# Shaving boer goats Question



## RPC (Jun 27, 2011)

Ok so the sole reason we have our boer goats is for my nieces to show them in the county fair. Last year we did nothing to our doelings and we shaved everything from the knees up on the wethers. Well this year I had to miss the grooming workshop because of work. My sister took the kids but I don't think she paid any attention. I keep asking her questions and she just doesn't remember anything. Mind you she is 21 not a young kid. I am not to happy. Plus I told her to take pictures and she FORGOT. Ok so on with my question. How do you shave your does and wethers for the fair. I have done 3 does so far and I have shaved them all differently. So do you still shave the wethers from the knees up and then bob the tail? I also have a red doeling that has still not shed her winter "wool" how in the world am I going to clip her besides clipping her bald? Thank you to those who reply.


----------



## ksj0225 (Jun 27, 2011)

Please keep in mind that my knowledge is VERY slim.  But I have seen all kinds in the places I've been.  Does and wethers shaved like you described, shaved weird ways, light trim all over and not shaved at all.  I think sometimes that decision is made on the positives and negatives of the goat, i.e. playing up good atributes and playing down bad.


----------



## Roll farms (Jun 27, 2011)

I would have clipped any does I was going to show as soon as it got warm enough, and then given them plenty of time to grow back out (if needed) and then evened them out a week before fair.  I brush them out and look them over daily for any long spots or shaggy stuff I missed.  

I'm not sure how much time you have left, maybe you could use a really long guard (3/4" or 1/2") to even them out.   You want to get the belly hair shorter (so they look "smooth") and trim any long hair on the legs.  Cut out the top of the hoof (straight across).  

You want to trim the tail, but not to the extreme of a wether....It's hard to explain, I'll see if I can find some links.

http://www.associatedcontent.com/article/2111863/how_to_trim_your_boer_goat_for_the_pg2.html?cat=53

http://www.ehow.com/video_4437485_wash-clip-boer-show-goats.html

This pic is a good example, IMHO....see how they've trimmed around her belly so it's not shaggy, and gotten the long hair off the chest.  Notice how well you can see the line of the top of the hoof, too.

http://www.boergoats4richardsandy.com/IMG_7601_ed_ed_tr.jpg


----------



## RPC (Jun 27, 2011)

Thank you for your help.

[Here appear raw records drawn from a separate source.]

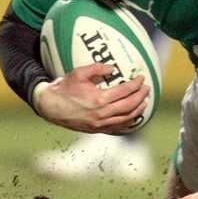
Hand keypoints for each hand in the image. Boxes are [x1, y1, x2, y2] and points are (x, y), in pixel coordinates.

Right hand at [33, 62, 148, 133]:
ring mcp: (100, 124)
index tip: (141, 78)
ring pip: (126, 119)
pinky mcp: (97, 130)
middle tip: (146, 89)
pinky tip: (133, 116)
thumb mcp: (78, 73)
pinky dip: (128, 122)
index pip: (125, 91)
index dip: (135, 84)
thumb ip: (97, 68)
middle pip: (129, 106)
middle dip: (141, 97)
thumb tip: (113, 68)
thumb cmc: (64, 89)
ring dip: (138, 110)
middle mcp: (102, 114)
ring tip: (144, 102)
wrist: (50, 106)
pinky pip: (118, 128)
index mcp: (99, 99)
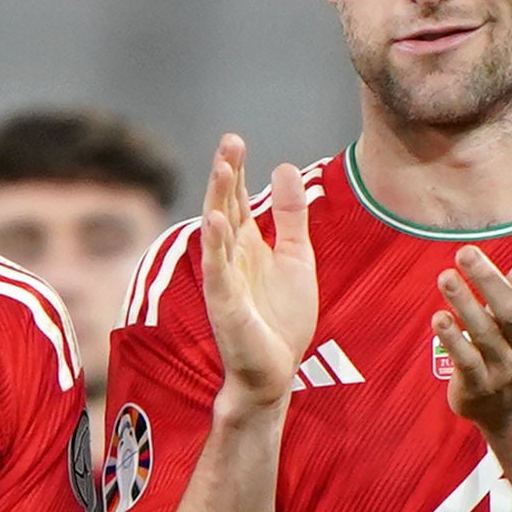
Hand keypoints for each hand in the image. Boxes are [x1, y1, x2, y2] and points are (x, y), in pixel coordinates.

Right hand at [198, 136, 318, 412]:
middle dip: (226, 174)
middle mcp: (231, 255)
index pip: (237, 199)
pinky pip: (217, 269)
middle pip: (224, 206)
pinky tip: (215, 220)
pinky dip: (214, 244)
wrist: (276, 370)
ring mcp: (224, 278)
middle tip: (229, 141)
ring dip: (218, 199)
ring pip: (217, 231)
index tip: (234, 140)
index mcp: (247, 244)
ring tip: (222, 168)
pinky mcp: (224, 303)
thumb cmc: (282, 318)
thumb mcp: (296, 257)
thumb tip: (283, 167)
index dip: (236, 171)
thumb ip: (291, 216)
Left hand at [435, 219, 511, 433]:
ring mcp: (502, 368)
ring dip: (464, 304)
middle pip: (510, 313)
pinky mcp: (478, 386)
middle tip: (465, 250)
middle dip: (489, 282)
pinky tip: (439, 318)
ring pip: (484, 335)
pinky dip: (453, 339)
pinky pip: (466, 362)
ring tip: (446, 276)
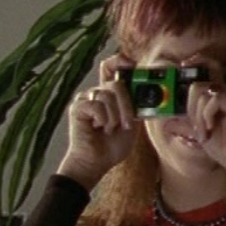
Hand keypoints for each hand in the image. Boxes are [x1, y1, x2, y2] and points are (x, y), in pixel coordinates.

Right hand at [57, 54, 138, 189]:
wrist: (95, 163)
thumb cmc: (111, 147)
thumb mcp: (131, 125)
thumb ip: (135, 107)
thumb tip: (147, 92)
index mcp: (110, 96)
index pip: (111, 68)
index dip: (120, 61)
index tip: (130, 63)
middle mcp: (97, 94)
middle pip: (116, 84)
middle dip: (126, 106)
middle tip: (126, 124)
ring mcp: (86, 99)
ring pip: (108, 95)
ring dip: (114, 117)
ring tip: (108, 130)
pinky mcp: (78, 107)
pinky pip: (97, 105)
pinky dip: (103, 119)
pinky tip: (98, 128)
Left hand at [184, 60, 225, 182]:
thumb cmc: (224, 147)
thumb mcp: (199, 132)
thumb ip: (186, 123)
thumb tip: (167, 122)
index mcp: (222, 94)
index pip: (209, 66)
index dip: (196, 62)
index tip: (182, 65)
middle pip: (198, 81)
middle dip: (190, 106)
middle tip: (198, 126)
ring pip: (202, 90)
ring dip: (197, 114)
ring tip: (205, 130)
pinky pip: (213, 99)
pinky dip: (206, 115)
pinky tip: (211, 127)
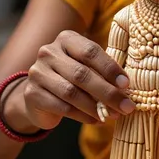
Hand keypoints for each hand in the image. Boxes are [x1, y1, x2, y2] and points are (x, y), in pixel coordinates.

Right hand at [4, 30, 133, 131]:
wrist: (38, 95)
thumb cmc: (71, 77)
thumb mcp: (86, 67)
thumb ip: (102, 72)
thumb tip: (126, 89)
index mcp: (66, 39)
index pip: (90, 51)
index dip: (110, 68)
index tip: (126, 84)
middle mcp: (49, 52)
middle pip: (82, 74)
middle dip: (107, 92)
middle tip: (126, 106)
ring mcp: (37, 72)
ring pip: (71, 92)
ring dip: (96, 107)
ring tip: (113, 115)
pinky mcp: (31, 93)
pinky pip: (61, 107)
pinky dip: (82, 116)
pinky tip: (96, 120)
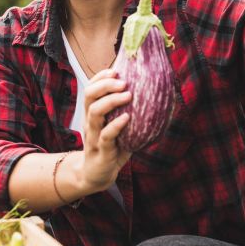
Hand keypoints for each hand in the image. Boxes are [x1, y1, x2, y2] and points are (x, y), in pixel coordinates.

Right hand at [80, 68, 131, 191]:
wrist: (97, 175)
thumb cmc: (111, 147)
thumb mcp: (117, 127)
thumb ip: (128, 112)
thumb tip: (156, 95)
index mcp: (92, 113)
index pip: (91, 88)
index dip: (100, 77)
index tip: (115, 70)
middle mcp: (90, 122)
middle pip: (89, 96)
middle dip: (105, 85)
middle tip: (124, 82)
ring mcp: (93, 136)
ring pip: (94, 113)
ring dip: (111, 101)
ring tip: (128, 95)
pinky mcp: (100, 152)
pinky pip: (106, 136)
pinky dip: (116, 126)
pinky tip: (128, 118)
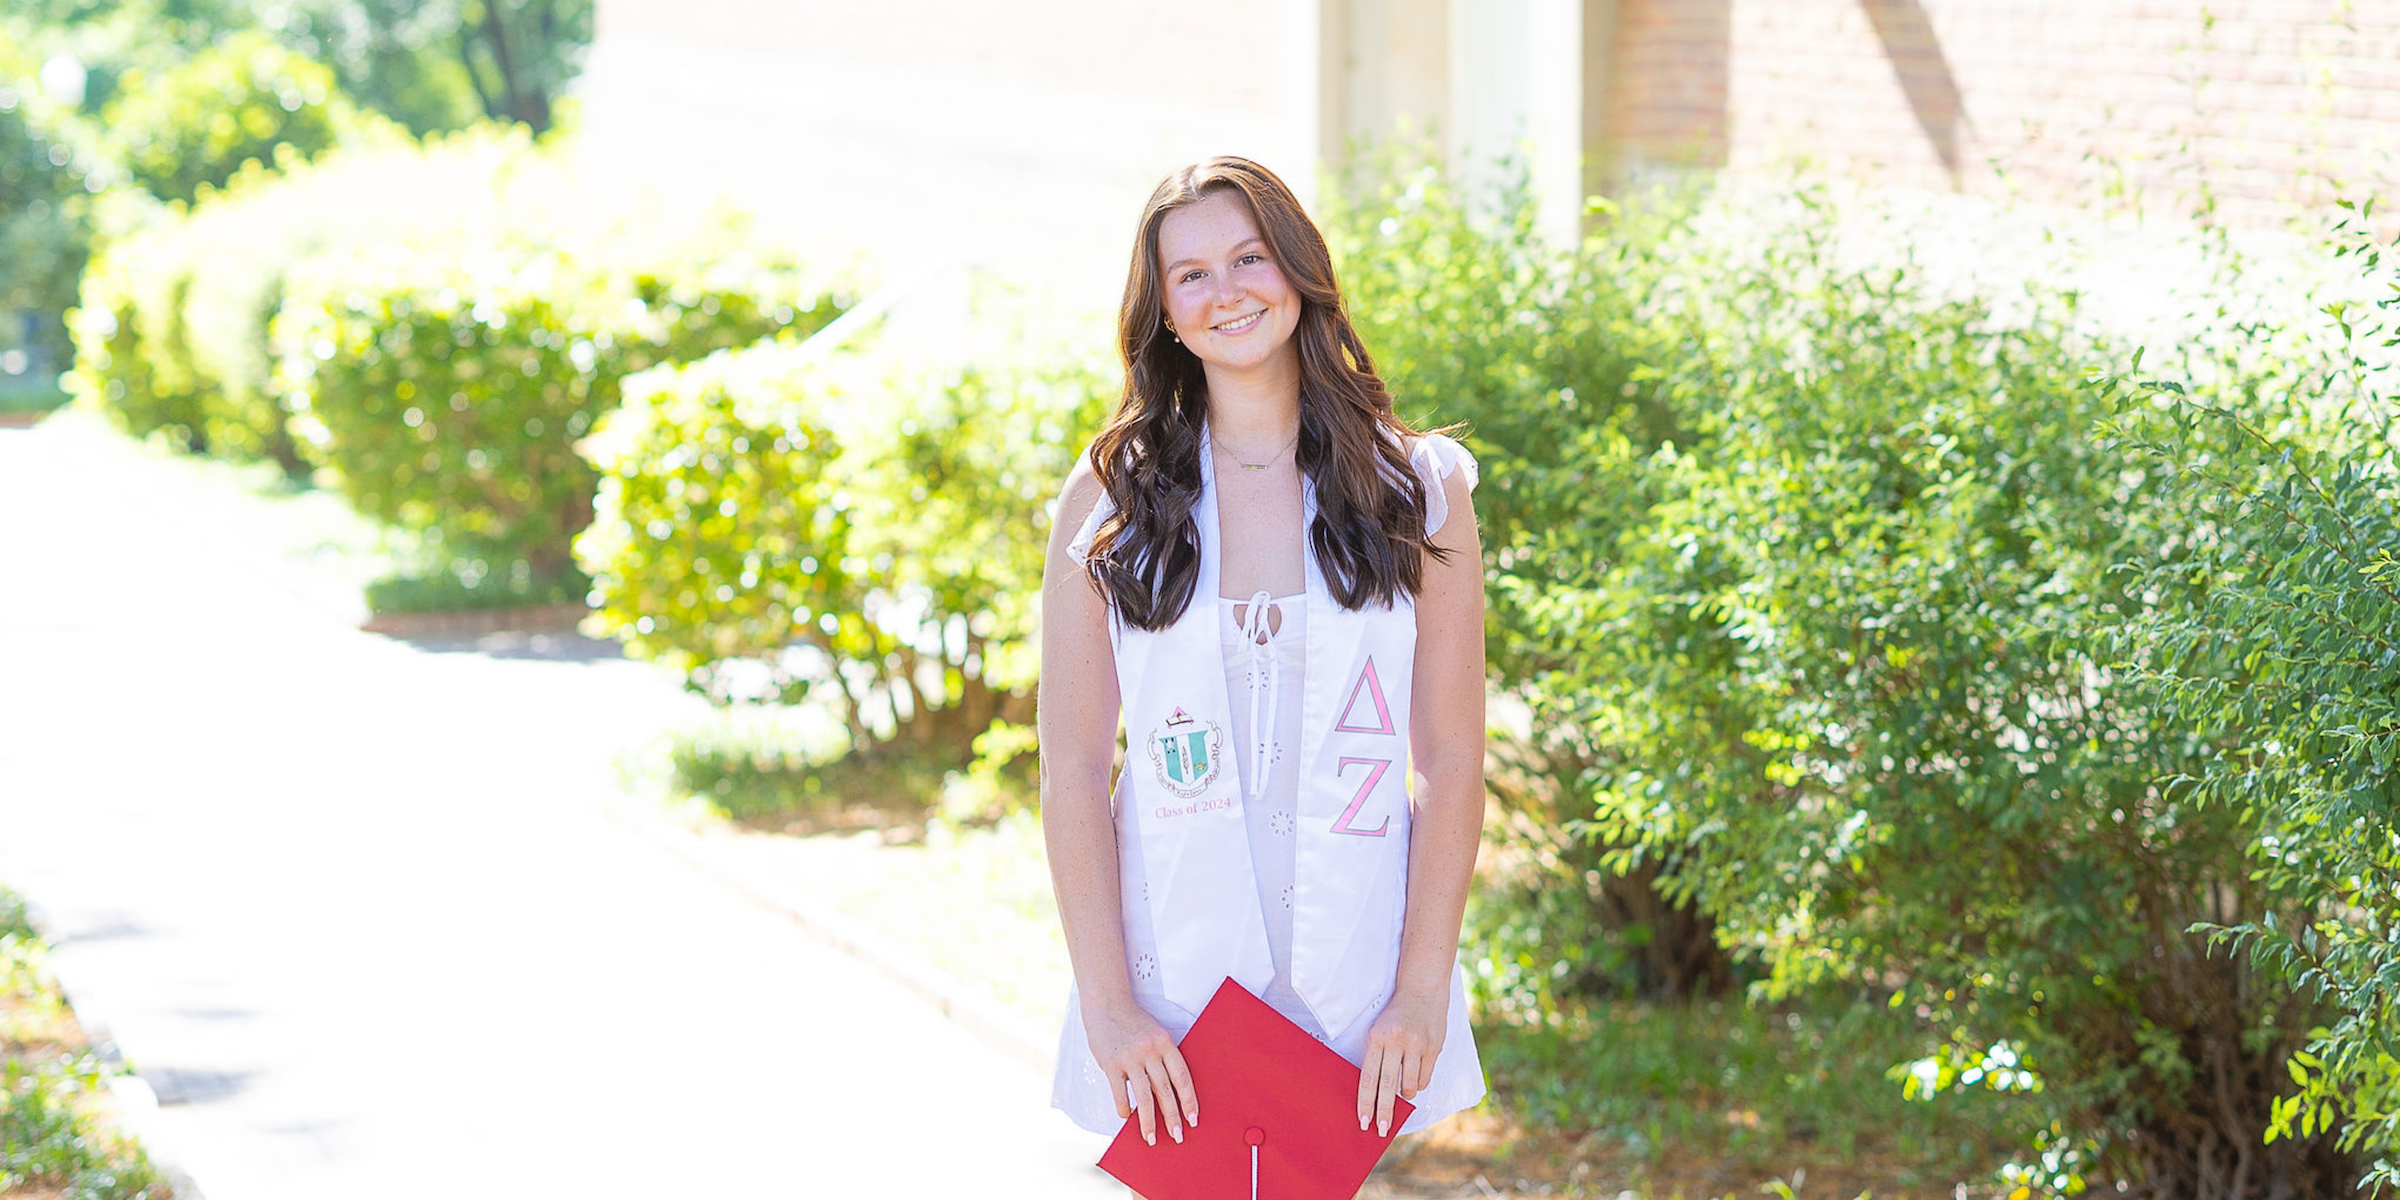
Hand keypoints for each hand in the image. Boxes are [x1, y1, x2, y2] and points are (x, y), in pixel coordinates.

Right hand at [1084, 997, 1197, 1146]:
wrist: (1107, 1004)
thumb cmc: (1134, 1023)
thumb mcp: (1156, 1035)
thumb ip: (1163, 1059)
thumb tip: (1171, 1093)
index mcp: (1165, 1043)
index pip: (1182, 1077)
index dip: (1189, 1100)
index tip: (1193, 1119)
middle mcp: (1150, 1051)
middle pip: (1165, 1091)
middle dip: (1172, 1117)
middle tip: (1177, 1136)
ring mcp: (1130, 1058)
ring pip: (1144, 1097)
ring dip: (1148, 1122)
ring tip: (1151, 1138)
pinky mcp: (1111, 1063)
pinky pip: (1120, 1092)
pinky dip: (1124, 1108)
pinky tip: (1126, 1117)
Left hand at [1356, 986, 1446, 1136]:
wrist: (1422, 989)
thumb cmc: (1395, 1015)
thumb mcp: (1379, 1031)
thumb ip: (1377, 1057)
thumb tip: (1376, 1093)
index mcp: (1377, 1038)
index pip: (1368, 1078)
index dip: (1365, 1103)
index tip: (1364, 1121)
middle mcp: (1396, 1041)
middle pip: (1387, 1087)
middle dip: (1383, 1112)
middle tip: (1381, 1129)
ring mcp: (1417, 1045)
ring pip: (1409, 1086)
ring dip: (1404, 1095)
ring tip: (1402, 1093)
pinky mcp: (1434, 1047)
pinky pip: (1424, 1078)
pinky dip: (1418, 1084)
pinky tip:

The first doe I did is a yearling doe with a kid still on her. (it's Faiths doe from last year Kim) I think I shaved her way to short. I hope her hair will grow in some before the end of next month. Since she is still lactating she looks almost like a dairy doe. I am not so happy. The other yearling doe had really nice shorter hair so I just shaved her belly, tail, and chest. Then fixed the hair on her hooves. The 3rd doe I did is a January doe and she had really long hair so I shaved her with a 1/2 inch guard and she looks ok but she still has more coat to shed. I felt like it stayed cold at night longer this year or else I would have shaved all the does bald a month ago so their hair would grow back nicely. Maybe they would have been fine a month ago but o well.


----------